Selected excerpt:

A new analysis led by a School of Public Health researcher finds that few countries have adopted effective measures to reduce alcohol consumption, and that alcohol continues as the seventh leading cause of death and disability worldwide, and the leading cause for people 15–49 years old.
The analysis is part of a commentary in the latest issue of the WHO Bulletin, looking at the effects of the 2010 World Health Assembly’s voluntary Global strategy to reduce harmful alcohol use and calling on the World Health Organization (WHO) to establish a stronger, legally-binding commitment for nations to address alcohol consumption.
“We know how to reduce alcohol problems—the global effort to reduce tobacco consumption and related problems provides a clear roadmap. But that effort took resources and resolve, two elements apparently missing in global attempts to reduce alcohol problems,” says lead author David Jernigan, professor of health law, policy & management.
The analysis used 2015 and 2016 survey responses from more than 170 countries to assess whether they were adopting what WHO has termed the “best buys” for reducing alcohol problems—the most effective and cost-effective approaches. As with tobacco, the authors write, taxing alcohol can reduce consumption across the board, yet in most countries taxes and prices have fallen behind inflation. The survey also found that few countries are addressing alcohol marketing in social media, while the places and times alcohol may be purchased are increasing.

Task requirements:
Please condense the paragraph in the alcohol policy article that begins "The analysis used 2015 and 2016" into a short bulleted list that keeps its main facts.

Information given:

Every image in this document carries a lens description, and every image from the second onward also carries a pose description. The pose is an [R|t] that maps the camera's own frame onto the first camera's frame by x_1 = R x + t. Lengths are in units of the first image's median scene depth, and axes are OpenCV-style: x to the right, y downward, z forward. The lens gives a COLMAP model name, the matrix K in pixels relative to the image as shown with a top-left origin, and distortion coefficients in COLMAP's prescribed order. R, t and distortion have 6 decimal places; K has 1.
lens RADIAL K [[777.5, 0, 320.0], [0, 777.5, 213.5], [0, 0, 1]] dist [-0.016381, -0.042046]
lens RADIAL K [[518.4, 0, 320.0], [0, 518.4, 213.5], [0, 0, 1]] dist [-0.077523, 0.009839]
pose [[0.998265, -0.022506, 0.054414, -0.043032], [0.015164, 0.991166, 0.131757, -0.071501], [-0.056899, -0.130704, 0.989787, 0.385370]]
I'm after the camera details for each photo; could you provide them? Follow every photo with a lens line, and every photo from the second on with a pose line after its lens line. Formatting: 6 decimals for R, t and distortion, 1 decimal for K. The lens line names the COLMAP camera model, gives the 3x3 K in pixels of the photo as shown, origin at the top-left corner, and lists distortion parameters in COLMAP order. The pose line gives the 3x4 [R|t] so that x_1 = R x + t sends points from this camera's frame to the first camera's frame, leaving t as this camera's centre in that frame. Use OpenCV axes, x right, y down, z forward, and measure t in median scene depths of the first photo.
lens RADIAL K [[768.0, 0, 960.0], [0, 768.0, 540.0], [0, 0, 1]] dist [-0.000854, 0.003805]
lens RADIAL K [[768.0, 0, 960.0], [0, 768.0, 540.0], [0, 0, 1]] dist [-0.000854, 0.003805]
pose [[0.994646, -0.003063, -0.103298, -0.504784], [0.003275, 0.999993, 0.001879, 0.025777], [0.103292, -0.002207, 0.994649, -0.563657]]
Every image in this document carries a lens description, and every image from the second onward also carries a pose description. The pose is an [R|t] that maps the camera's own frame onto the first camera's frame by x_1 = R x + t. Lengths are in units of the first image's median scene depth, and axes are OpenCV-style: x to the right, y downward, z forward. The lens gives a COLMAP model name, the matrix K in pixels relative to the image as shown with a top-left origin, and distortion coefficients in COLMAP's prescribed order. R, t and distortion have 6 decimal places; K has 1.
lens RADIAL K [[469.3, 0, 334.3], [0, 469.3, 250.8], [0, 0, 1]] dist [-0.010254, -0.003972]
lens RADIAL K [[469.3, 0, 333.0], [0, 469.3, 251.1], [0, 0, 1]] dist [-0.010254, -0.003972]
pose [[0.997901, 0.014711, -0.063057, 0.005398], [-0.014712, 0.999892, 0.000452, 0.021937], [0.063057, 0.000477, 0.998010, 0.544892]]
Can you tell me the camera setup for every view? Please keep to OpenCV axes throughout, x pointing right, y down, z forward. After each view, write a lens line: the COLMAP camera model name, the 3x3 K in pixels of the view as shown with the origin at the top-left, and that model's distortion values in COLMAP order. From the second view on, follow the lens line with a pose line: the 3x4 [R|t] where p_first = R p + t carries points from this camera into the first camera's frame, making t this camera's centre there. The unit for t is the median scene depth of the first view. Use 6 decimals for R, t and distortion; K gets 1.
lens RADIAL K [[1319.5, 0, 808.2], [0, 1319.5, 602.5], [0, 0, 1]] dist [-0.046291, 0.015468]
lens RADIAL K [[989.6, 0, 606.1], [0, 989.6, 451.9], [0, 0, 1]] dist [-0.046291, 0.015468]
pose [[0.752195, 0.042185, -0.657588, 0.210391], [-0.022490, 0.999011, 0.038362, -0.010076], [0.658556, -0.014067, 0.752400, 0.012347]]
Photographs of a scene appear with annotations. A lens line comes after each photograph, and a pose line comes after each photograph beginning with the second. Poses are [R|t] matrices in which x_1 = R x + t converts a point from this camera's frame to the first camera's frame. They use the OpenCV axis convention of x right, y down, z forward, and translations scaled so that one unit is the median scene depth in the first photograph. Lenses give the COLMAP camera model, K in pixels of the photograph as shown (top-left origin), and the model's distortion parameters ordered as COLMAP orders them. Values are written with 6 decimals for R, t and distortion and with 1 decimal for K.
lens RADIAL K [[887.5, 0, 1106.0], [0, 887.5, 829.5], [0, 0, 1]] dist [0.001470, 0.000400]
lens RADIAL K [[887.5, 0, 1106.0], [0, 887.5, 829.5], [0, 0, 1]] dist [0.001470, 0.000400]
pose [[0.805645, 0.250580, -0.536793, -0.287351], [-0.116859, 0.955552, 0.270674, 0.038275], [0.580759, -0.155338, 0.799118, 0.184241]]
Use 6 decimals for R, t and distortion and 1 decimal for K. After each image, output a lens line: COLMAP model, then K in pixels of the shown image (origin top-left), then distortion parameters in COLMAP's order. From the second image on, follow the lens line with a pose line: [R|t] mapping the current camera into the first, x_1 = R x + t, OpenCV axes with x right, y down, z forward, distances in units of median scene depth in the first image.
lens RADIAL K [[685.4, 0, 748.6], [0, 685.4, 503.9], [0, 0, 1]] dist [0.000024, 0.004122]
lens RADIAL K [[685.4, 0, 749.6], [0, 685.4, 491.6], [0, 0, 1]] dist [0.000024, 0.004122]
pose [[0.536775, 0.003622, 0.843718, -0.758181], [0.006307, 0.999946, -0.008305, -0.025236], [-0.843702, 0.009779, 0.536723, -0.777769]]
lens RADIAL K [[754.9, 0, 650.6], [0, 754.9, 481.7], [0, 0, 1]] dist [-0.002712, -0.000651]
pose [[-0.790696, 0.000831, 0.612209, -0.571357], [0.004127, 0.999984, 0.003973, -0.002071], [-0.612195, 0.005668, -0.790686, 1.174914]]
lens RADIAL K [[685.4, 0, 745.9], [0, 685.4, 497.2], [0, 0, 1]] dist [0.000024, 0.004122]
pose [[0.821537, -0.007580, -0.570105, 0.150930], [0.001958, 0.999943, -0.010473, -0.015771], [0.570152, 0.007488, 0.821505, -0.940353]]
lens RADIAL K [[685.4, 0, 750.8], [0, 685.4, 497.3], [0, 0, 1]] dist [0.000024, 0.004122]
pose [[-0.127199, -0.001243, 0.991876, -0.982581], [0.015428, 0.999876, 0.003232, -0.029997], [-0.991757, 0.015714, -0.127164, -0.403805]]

Response to the task:
- The analysis used 2015 and 2016 survey responses from more than 170 countries to check whether they were adopting WHO's "best buys," the most effective and cost-effective ways to reduce alcohol problems.
- As with tobacco, taxing alcohol can reduce consumption across the board. In most countries, however, taxes and prices have fallen behind inflation.
- Few countries are addressing alcohol marketing in social media.
- The places and times alcohol may be purchased are increasing.